[Provided information Boundary: Start]

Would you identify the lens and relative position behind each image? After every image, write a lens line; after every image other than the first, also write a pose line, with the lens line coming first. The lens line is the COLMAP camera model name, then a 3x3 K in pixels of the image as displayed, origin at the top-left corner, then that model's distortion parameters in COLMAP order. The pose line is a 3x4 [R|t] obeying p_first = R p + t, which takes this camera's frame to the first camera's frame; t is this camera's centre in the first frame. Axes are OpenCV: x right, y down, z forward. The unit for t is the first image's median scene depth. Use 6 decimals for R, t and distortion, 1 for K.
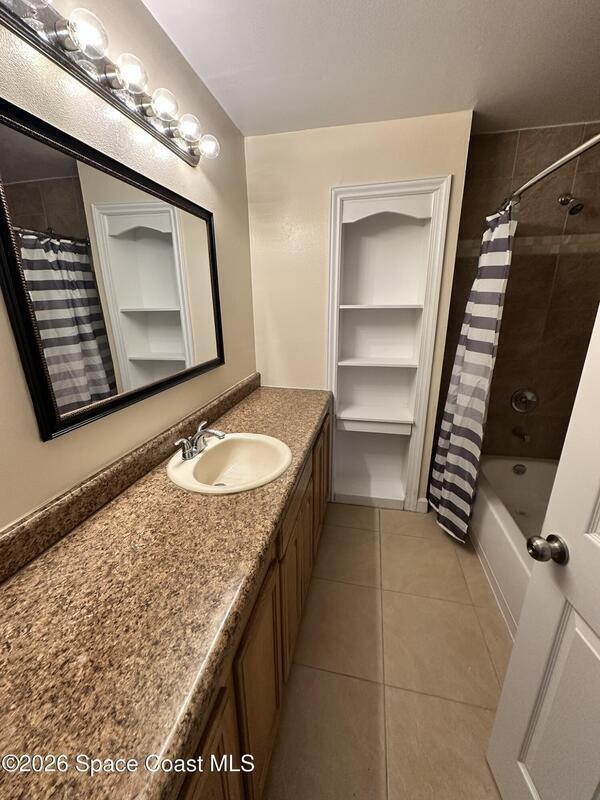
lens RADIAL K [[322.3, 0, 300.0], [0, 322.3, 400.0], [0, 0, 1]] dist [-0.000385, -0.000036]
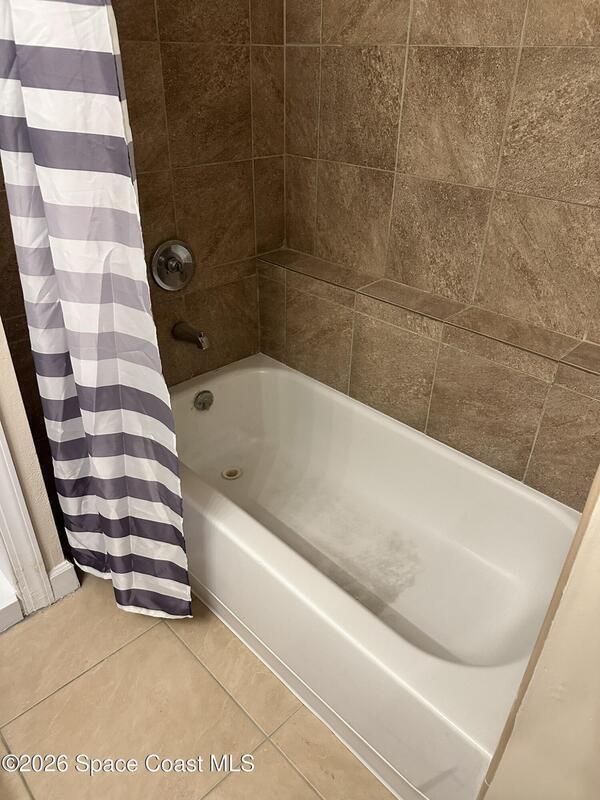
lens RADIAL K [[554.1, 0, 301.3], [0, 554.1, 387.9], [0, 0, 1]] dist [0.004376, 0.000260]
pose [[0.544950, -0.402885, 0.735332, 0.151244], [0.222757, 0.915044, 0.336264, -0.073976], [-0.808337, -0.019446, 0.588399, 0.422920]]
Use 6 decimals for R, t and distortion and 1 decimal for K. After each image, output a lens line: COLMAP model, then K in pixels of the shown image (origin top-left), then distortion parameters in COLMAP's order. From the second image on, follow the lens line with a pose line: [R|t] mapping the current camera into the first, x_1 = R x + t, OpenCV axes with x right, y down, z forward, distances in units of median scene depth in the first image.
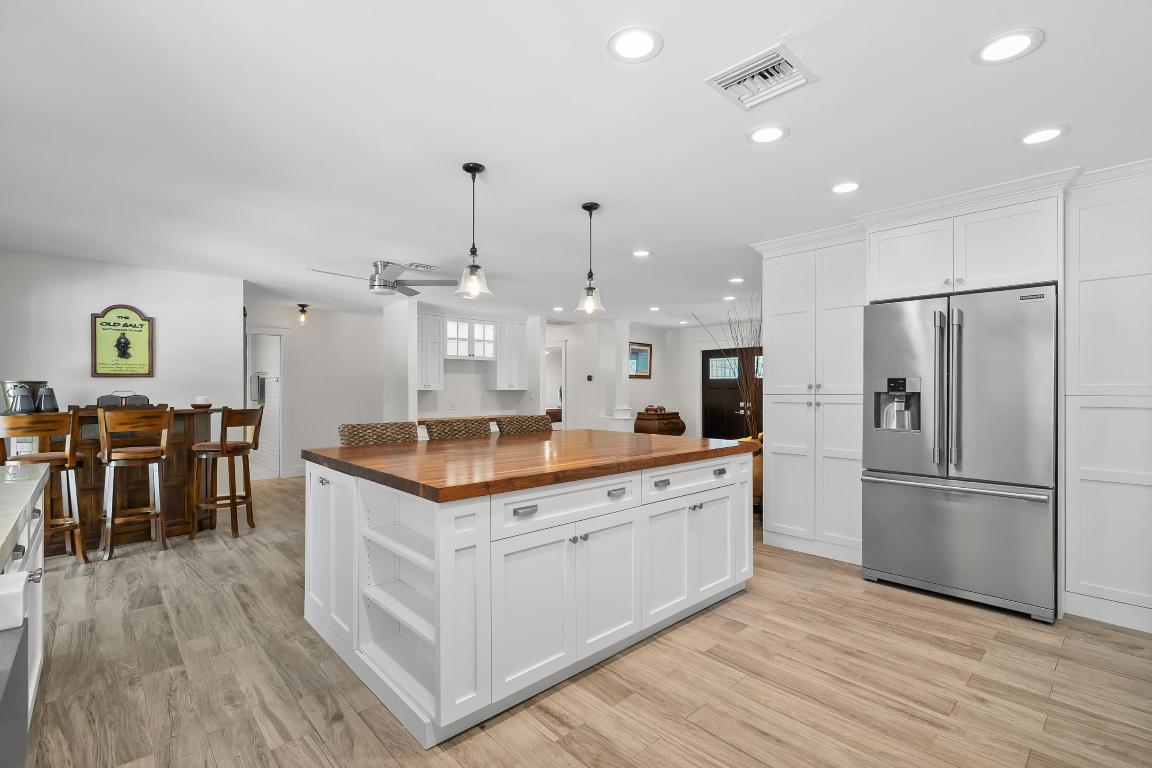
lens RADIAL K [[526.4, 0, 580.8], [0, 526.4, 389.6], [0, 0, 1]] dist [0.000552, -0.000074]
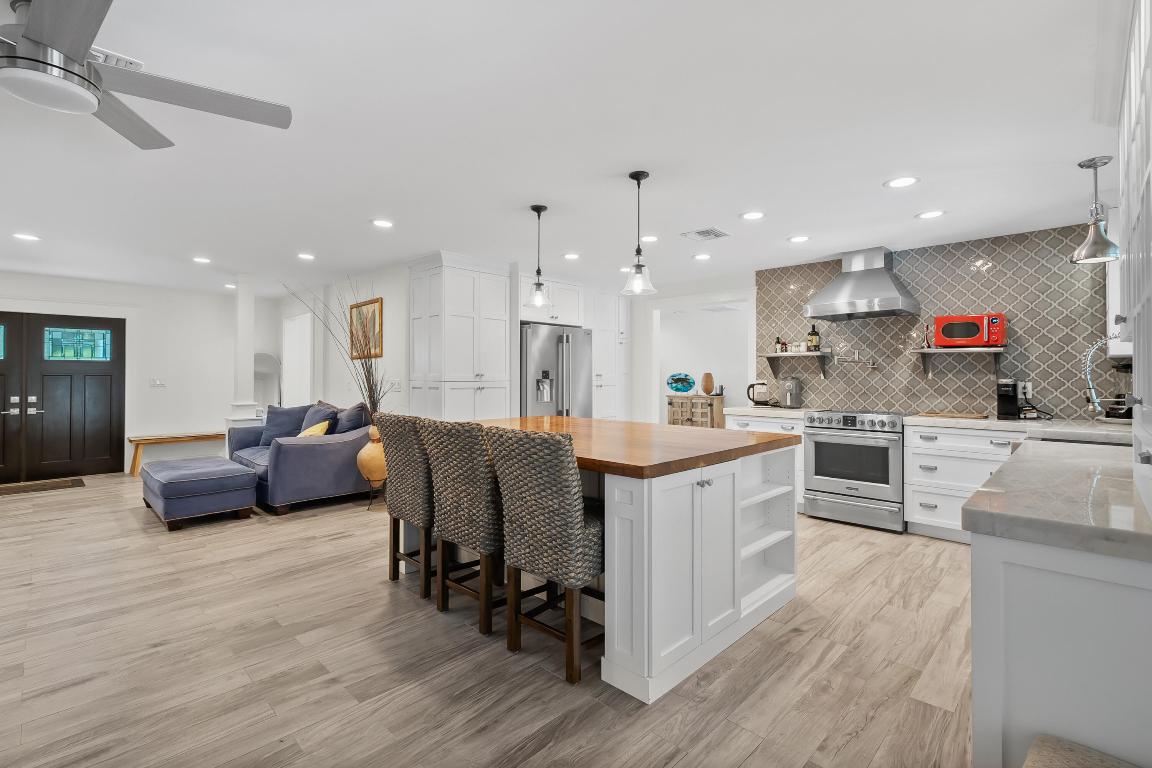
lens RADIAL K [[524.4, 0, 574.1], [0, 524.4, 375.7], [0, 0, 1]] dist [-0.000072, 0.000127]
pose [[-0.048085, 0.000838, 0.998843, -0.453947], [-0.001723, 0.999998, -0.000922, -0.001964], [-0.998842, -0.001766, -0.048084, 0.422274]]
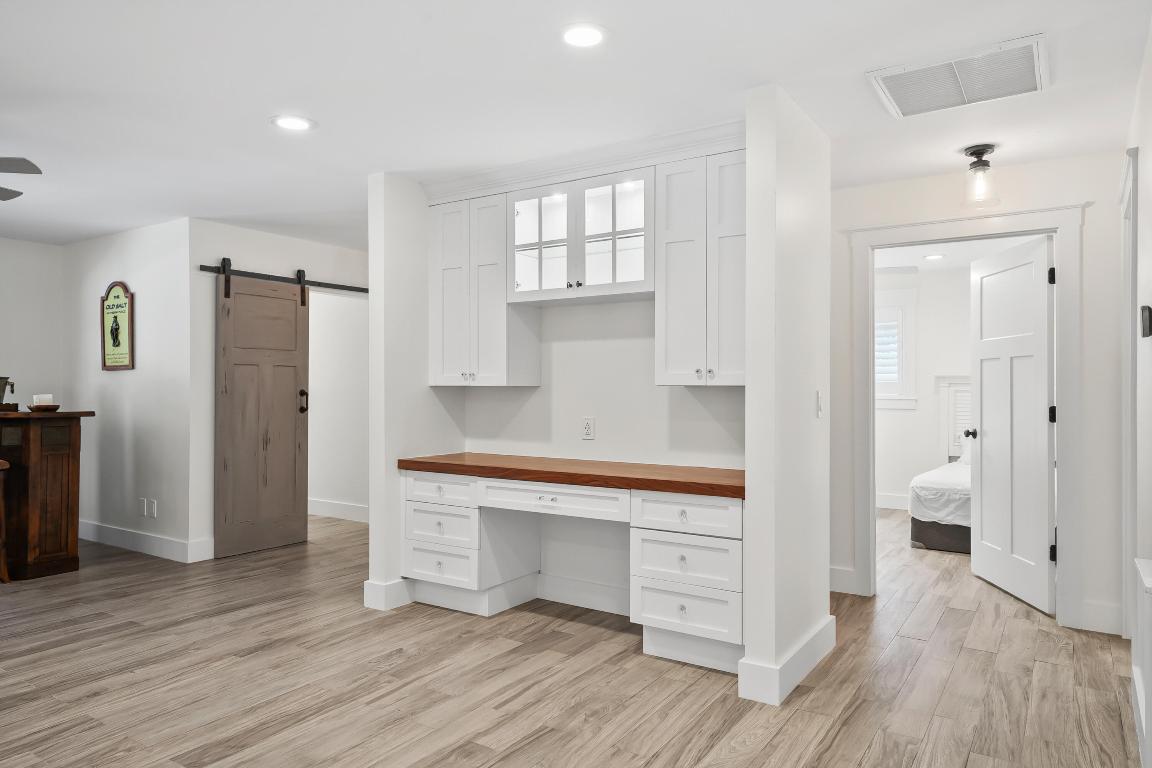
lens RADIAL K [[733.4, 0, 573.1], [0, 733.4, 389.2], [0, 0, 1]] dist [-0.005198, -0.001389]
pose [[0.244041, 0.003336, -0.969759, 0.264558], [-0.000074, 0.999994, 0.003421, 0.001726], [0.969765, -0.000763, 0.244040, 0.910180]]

[Provided information Boundary: End]

_Exercise requirements:_
From the line containing "Use 6 decimals for R, t and distortion and" through the end of the entries, quote each line exactly and nothing else, excluding all pictures.

_Response to this exercise:_
Use 6 decimals for R, t and distortion and 1 decimal for K. After each image, output a lens line: COLMAP model, then K in pixels of the shown image (origin top-left), then distortion parameters in COLMAP's order. From the second image on, follow the lens line with a pose line: [R|t] mapping the current camera into the first, x_1 = R x + t, OpenCV axes with x right, y down, z forward, distances in units of median scene depth in the first image.
lens RADIAL K [[526.4, 0, 580.8], [0, 526.4, 389.6], [0, 0, 1]] dist [0.000552, -0.000074]
lens RADIAL K [[524.4, 0, 574.1], [0, 524.4, 375.7], [0, 0, 1]] dist [-0.000072, 0.000127]
pose [[-0.048085, 0.000838, 0.998843, -0.453947], [-0.001723, 0.999998, -0.000922, -0.001964], [-0.998842, -0.001766, -0.048084, 0.422274]]
lens RADIAL K [[733.4, 0, 573.1], [0, 733.4, 389.2], [0, 0, 1]] dist [-0.005198, -0.001389]
pose [[0.244041, 0.003336, -0.969759, 0.264558], [-0.000074, 0.999994, 0.003421, 0.001726], [0.969765, -0.000763, 0.244040, 0.910180]]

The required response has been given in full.